Spring is a time of year where we see big changes, obviously. And for fish in some bodies of water, that can be a problem. Every spring we hear of a mass die-off or two on different waters, which occur for a variety of reasons.
Lake Champlain experienced one in recent days, as Vermont fisheries officials documented a big kill of non-native alewives in the central part of the lake. Details are below from a Vermont Fish & Wildlife Department press release.
So far, we haven't heard of any on the south end of the lake, but alewives can be found in the Crown Point and Ticonderoga areas at times.
White perch and other smaller species go through this in the spring as well.
-- Don Lehman
MILTON, Vt – Large numbers of small fish called alewives are washing up on the shores of Lake Champlain in Milton and Georgia. State fisheries biologists from the Vermont Fish & Wildlife Department say it is an example of the kind of problems non-native invasive fish species can cause.
First documented in Lake Champlain in 2005, alewives are now well established and found throughout the lake.

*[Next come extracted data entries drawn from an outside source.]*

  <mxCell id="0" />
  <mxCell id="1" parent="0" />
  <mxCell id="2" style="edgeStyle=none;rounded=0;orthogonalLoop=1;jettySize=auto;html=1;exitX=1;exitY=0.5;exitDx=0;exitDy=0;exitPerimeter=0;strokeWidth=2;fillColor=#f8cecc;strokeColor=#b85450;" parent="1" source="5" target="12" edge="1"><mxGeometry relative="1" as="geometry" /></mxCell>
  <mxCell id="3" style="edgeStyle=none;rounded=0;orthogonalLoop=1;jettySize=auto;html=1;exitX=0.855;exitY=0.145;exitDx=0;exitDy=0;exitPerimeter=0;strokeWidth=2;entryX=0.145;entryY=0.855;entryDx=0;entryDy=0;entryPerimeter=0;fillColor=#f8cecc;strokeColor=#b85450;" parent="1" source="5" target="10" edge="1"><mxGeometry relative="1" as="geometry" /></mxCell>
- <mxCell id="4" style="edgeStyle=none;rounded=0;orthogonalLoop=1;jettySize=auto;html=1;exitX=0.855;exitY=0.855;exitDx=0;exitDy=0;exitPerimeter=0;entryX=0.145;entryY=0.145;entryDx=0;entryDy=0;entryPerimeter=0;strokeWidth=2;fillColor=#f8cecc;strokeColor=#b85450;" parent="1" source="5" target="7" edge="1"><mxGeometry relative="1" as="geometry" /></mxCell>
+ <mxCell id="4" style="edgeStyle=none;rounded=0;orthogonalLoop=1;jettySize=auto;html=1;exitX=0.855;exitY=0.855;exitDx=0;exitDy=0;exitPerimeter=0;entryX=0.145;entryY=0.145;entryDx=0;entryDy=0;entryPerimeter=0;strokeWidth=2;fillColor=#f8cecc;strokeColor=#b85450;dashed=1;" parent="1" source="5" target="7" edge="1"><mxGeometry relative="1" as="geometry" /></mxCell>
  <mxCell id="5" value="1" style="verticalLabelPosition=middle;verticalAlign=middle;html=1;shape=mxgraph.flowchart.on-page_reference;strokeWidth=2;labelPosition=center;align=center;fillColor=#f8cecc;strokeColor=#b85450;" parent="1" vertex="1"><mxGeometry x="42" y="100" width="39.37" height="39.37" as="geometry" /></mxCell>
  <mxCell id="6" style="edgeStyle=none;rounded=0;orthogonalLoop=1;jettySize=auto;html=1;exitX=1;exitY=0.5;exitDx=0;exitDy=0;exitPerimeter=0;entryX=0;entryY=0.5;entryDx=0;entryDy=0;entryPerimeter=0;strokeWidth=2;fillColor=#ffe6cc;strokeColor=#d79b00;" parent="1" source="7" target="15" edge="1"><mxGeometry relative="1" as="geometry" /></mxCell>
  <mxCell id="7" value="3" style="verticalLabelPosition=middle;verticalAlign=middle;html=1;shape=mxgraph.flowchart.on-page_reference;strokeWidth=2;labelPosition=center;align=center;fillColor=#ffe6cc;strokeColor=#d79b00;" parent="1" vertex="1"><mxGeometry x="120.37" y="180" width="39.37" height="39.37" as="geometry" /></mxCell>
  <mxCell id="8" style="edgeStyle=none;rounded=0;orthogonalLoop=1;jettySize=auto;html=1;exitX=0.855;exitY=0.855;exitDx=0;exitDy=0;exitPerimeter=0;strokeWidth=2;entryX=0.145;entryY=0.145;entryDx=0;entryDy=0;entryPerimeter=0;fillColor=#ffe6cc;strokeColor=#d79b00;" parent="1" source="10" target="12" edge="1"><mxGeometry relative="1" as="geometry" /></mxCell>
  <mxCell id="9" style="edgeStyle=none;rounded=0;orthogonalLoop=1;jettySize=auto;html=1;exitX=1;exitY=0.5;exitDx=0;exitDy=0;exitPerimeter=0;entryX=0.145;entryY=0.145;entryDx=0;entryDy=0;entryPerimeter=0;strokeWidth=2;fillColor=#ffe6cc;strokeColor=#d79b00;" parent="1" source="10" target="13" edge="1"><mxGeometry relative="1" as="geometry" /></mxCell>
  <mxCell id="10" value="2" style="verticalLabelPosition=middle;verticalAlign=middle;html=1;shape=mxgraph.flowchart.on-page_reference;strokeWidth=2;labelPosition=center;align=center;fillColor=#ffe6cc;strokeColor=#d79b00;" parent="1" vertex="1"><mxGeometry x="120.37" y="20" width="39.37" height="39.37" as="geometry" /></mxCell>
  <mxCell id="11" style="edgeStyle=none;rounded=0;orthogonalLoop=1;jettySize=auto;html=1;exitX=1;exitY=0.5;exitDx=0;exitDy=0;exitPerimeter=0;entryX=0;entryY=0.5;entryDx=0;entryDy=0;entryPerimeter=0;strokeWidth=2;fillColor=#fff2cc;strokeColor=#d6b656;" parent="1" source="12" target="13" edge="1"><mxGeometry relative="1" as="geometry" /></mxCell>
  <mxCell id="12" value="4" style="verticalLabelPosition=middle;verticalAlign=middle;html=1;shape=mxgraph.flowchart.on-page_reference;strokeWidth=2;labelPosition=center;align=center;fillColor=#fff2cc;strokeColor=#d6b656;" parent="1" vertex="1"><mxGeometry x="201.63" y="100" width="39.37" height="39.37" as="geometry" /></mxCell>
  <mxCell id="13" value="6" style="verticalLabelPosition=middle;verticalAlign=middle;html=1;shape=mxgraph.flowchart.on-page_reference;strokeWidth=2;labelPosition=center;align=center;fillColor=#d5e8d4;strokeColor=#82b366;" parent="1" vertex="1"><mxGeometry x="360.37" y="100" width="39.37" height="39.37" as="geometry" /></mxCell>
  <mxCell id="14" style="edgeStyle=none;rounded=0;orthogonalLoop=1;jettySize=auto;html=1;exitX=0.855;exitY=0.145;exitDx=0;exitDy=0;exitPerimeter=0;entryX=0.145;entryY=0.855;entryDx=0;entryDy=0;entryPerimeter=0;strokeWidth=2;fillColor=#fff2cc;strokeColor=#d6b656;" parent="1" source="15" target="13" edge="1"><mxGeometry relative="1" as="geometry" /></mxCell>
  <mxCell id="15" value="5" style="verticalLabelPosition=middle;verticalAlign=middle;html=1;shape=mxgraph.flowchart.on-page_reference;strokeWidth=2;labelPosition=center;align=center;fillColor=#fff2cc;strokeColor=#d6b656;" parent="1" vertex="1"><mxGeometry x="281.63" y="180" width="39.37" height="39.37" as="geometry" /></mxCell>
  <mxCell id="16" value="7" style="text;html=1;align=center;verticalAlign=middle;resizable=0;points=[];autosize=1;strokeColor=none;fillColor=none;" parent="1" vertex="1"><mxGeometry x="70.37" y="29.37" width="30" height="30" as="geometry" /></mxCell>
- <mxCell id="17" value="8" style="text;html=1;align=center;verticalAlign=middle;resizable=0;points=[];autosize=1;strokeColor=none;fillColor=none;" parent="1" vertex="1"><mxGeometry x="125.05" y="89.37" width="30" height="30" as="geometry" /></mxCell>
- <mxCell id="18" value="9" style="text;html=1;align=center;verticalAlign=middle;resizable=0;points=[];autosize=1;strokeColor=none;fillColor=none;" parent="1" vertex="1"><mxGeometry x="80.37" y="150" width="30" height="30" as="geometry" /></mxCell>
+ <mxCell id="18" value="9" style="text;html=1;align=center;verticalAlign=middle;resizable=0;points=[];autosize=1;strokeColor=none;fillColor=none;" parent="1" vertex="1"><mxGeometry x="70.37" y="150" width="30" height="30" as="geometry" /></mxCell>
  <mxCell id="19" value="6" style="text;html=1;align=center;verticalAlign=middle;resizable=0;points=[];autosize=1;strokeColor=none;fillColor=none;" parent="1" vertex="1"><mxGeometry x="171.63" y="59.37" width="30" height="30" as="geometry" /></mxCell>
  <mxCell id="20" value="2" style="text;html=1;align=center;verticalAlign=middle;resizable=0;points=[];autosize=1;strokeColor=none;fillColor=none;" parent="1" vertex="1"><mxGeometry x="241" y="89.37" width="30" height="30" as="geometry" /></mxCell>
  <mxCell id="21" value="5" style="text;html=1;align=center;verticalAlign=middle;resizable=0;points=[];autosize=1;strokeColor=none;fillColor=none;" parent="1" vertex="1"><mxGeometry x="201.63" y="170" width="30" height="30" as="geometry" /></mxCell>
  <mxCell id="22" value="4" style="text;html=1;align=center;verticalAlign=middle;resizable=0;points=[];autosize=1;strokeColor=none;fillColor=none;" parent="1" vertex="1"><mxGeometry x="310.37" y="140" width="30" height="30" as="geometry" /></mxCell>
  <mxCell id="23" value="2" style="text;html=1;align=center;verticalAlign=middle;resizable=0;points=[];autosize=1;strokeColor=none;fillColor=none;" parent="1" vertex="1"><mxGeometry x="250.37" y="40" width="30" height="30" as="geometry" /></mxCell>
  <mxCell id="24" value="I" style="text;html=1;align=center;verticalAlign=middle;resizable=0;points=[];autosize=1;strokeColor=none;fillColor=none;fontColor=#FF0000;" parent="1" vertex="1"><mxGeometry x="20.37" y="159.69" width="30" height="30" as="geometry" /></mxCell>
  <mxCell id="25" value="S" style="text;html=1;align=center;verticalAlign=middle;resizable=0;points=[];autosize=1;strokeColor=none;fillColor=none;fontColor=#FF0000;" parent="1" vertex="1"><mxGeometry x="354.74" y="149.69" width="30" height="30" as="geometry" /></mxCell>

"Unfortunately, dead alewives washing up on the shores of Lake Champlain following a winter die-off has become a common occurrence," said State Fisheries Biologist Shawn Good. “Alewives are an invasive fish species native to the Atlantic Ocean, and they are not well adapted to winters in freshwater lakes such as Lake Champlain. They are highly susceptible to fluctuations in water temperature that occur in the winter and are easily killed when this happens."

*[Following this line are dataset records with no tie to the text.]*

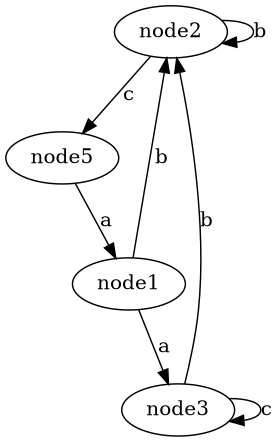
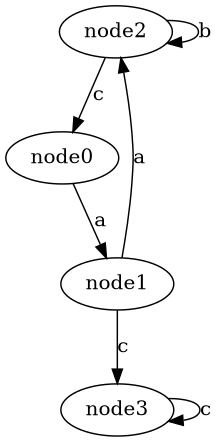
  digraph {
    n1 [label=node2]
-   n2 [label=node5]
+   n2 [label=node0]
    n3 [label=node3]
    n4 [label=node1]
    n1 -> n1 [label=b]
    n1 -> n2 [label=c]
    n2 -> n4 [label=a]
-   n3 -> n1 [label=b]
    n3 -> n3 [label=c]
-   n4 -> n1 [label=b]
-   n4 -> n3 [label=a]
+   n4 -> n1 [label=a]
+   n4 -> n3 [label=c]
  }
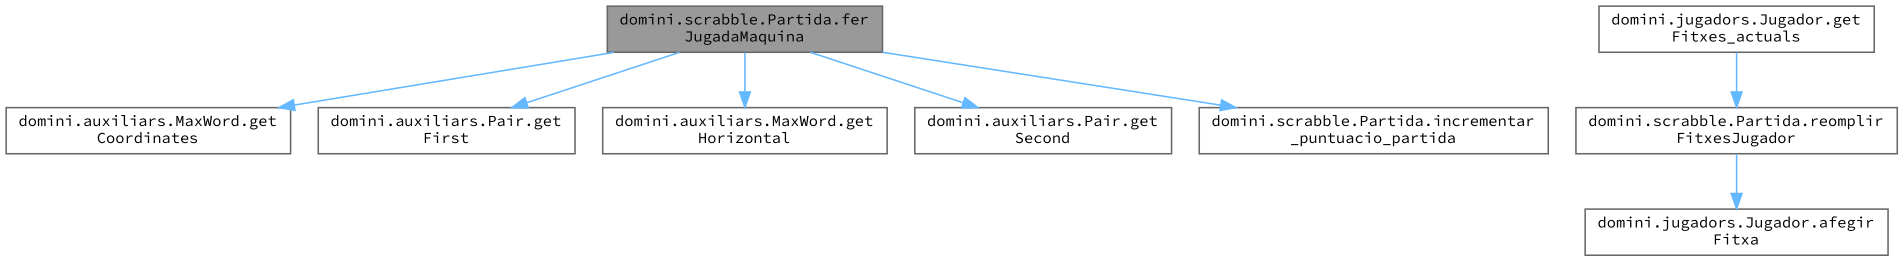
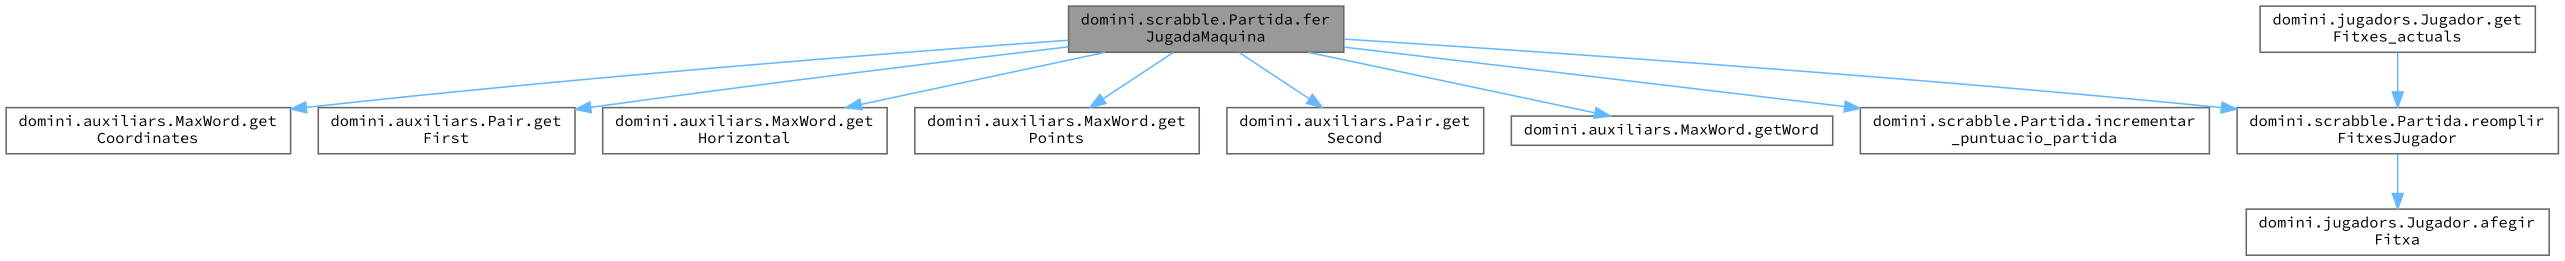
  digraph {
    fontname="Source Code Pro"
    rankdir=TB
    node [color=grey40 fillcolor=white fontname="Source Code Pro" fontsize=10 shape=box style=filled]
    edge [color=steelblue1 fontname="Source Code Pro" fontsize=10 labelfontname=Helvetica labelfontsize=10 style=solid]
    n1 [color=gray40 fillcolor=grey60 fontcolor=black height=0.2 label="domini.scrabble.Partida.fer\lJugadaMaquina" width=0.4]
    n2 [height=0.2 label="domini.auxiliars.MaxWord.get\lCoordinates" width=0.4]
    n3 [height=0.2 label="domini.auxiliars.Pair.get\lFirst" width=0.4]
    n4 [height=0.2 label="domini.auxiliars.MaxWord.get\lHorizontal" width=0.4]
+   n5 [height=0.2 label="domini.auxiliars.MaxWord.get\lPoints" width=0.4]
    n6 [height=0.2 label="domini.auxiliars.Pair.get\lSecond" width=0.4]
+   n7 [height=0.2 label="domini.auxiliars.MaxWord.getWord" width=0.4]
    n8 [height=0.2 label="domini.scrabble.Partida.incrementar\l_puntuacio_partida" width=0.4]
    n9 [height=0.2 label="domini.scrabble.Partida.reomplir\lFitxesJugador" width=0.4]
    n10 [height=0.2 label="domini.jugadors.Jugador.afegir\lFitxa" width=0.4]
    n11 [height=0.2 label="domini.jugadors.Jugador.get\lFitxes_actuals" width=0.4]
    n1 -> n2
    n1 -> n3
    n1 -> n4
+   n1 -> n5
    n1 -> n6
+   n1 -> n7
    n1 -> n8
+   n1 -> n9
    n9 -> n10
    n11 -> n9
  }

Good says dead alewives tend to stay preserved for long periods of time in cold water, but as ice cover melts in the spring, they wash up on shore in large numbers.
"Invasive fish species like alewives can have many negative repercussions to our native fish communities, as well as impacting the general public when large die-offs occur like we’re seeing again this spring,” said Good. “The movement and introduction of fish from one water to another, whether accidental or purposeful, is illegal and can threaten Vermont’s aquatic ecosystems and the fishing opportunities they provide.
Good says while some anglers may think introducing a new fish species to their favorite lake or pond will provide a new fishing opportunity or provide food for game fish already inhabiting the waterbody, the reality is that non-native fish introductions almost always have unwanted, negative consequences.
"The great fishing we enjoy today could be gone tomorrow if aquatic nuisance fish species are allowed to spread," he cautioned. “We all need to work together to slow or prevent the spread of exotic species and protect Vermont’s native fish and the fishing opportunities they provide.”